[Aim of the exercise] Substitute "upper-left" for "top-left" in each of the items below and write them out again with nothing else changed. Leave the pictures out of your answer.

== Provided records

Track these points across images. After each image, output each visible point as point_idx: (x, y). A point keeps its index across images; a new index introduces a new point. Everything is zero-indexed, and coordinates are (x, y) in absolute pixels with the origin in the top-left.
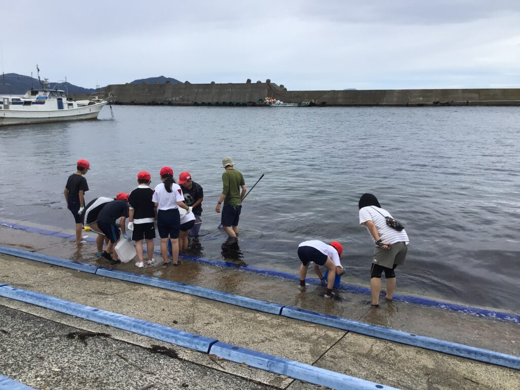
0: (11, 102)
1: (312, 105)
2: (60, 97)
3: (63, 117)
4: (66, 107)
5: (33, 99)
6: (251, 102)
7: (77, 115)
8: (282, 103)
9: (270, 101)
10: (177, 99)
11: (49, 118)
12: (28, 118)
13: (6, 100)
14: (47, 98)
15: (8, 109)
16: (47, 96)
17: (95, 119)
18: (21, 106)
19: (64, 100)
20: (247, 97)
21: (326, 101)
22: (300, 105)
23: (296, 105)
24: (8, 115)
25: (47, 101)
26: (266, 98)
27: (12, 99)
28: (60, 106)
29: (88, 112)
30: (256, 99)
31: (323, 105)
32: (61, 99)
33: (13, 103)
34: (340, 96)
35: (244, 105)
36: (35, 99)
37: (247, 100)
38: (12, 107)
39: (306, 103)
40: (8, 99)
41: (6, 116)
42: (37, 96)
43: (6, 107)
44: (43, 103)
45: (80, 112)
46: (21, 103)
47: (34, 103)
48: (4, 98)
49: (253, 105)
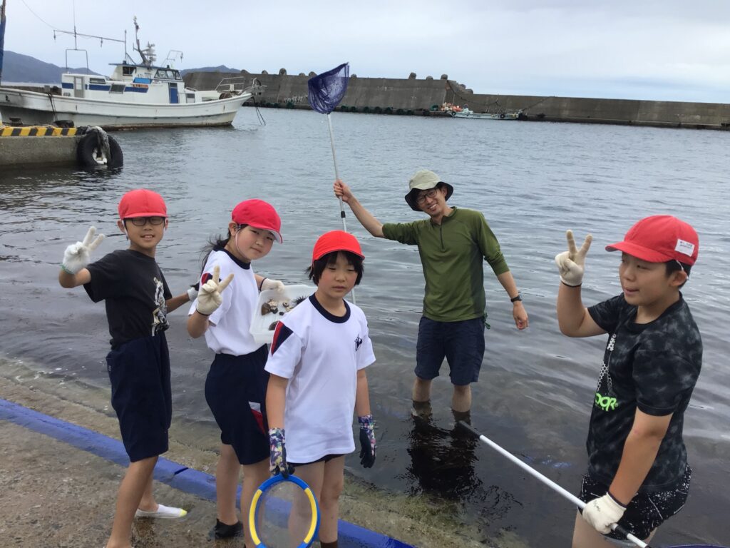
0: (88, 84)
1: (522, 118)
2: (174, 81)
3: (179, 118)
4: (182, 98)
5: (128, 82)
6: (421, 110)
7: (203, 116)
8: (471, 112)
9: (451, 109)
10: (300, 98)
11: (156, 118)
12: (118, 117)
13: (79, 81)
14: (151, 80)
15: (83, 97)
16: (152, 77)
17: (227, 126)
18: (106, 92)
19: (181, 86)
20: (412, 102)
21: (545, 114)
22: (503, 117)
23: (497, 117)
24: (83, 109)
25: (151, 87)
26: (444, 104)
27: (91, 79)
28: (174, 97)
29: (221, 112)
30: (427, 105)
31: (541, 118)
32: (175, 85)
33: (92, 87)
34: (565, 106)
35: (410, 113)
36: (132, 82)
37: (412, 107)
38: (90, 94)
39: (514, 115)
40: (82, 78)
41: (79, 111)
42: (134, 75)
43: (79, 94)
44: (144, 90)
45: (207, 111)
46: (106, 88)
47: (128, 89)
48: (75, 77)
49: (425, 113)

====

[Response]
Track these points across images. After each image, output each visible point as point_idx: (x, y). A point keeps its index across images; a new index introduces a new point. Everything is zero-indexed, and coordinates are (x, y) in absolute pixels with the origin in the upper-left.
0: (11, 102)
1: (312, 105)
2: (60, 97)
3: (63, 117)
4: (66, 107)
5: (33, 99)
6: (251, 102)
7: (77, 115)
8: (282, 103)
9: (270, 101)
10: (177, 99)
11: (49, 118)
12: (28, 118)
13: (6, 100)
14: (47, 98)
15: (8, 109)
16: (47, 96)
17: (95, 119)
18: (21, 106)
19: (64, 100)
20: (247, 97)
21: (326, 101)
22: (300, 105)
23: (296, 105)
24: (8, 115)
25: (47, 101)
26: (266, 98)
27: (12, 99)
28: (60, 106)
29: (88, 112)
30: (256, 99)
31: (323, 105)
32: (61, 99)
33: (13, 103)
34: (340, 96)
35: (244, 105)
36: (35, 99)
37: (247, 100)
38: (12, 107)
39: (306, 103)
40: (8, 99)
41: (6, 116)
42: (37, 96)
43: (6, 107)
44: (43, 103)
45: (80, 112)
46: (21, 103)
47: (34, 103)
48: (4, 98)
49: (253, 105)
0: (88, 84)
1: (522, 118)
2: (174, 81)
3: (179, 118)
4: (182, 98)
5: (128, 82)
6: (421, 110)
7: (203, 116)
8: (471, 112)
9: (451, 109)
10: (300, 98)
11: (156, 118)
12: (118, 117)
13: (79, 81)
14: (151, 80)
15: (83, 97)
16: (152, 77)
17: (227, 126)
18: (106, 92)
19: (181, 86)
20: (412, 102)
21: (545, 114)
22: (503, 117)
23: (497, 117)
24: (83, 109)
25: (151, 87)
26: (444, 104)
27: (91, 79)
28: (174, 97)
29: (221, 112)
30: (427, 105)
31: (541, 118)
32: (175, 85)
33: (92, 87)
34: (565, 106)
35: (410, 113)
36: (132, 82)
37: (412, 107)
38: (90, 94)
39: (514, 115)
40: (82, 78)
41: (79, 111)
42: (134, 75)
43: (79, 94)
44: (144, 90)
45: (207, 111)
46: (106, 88)
47: (128, 89)
48: (75, 77)
49: (425, 113)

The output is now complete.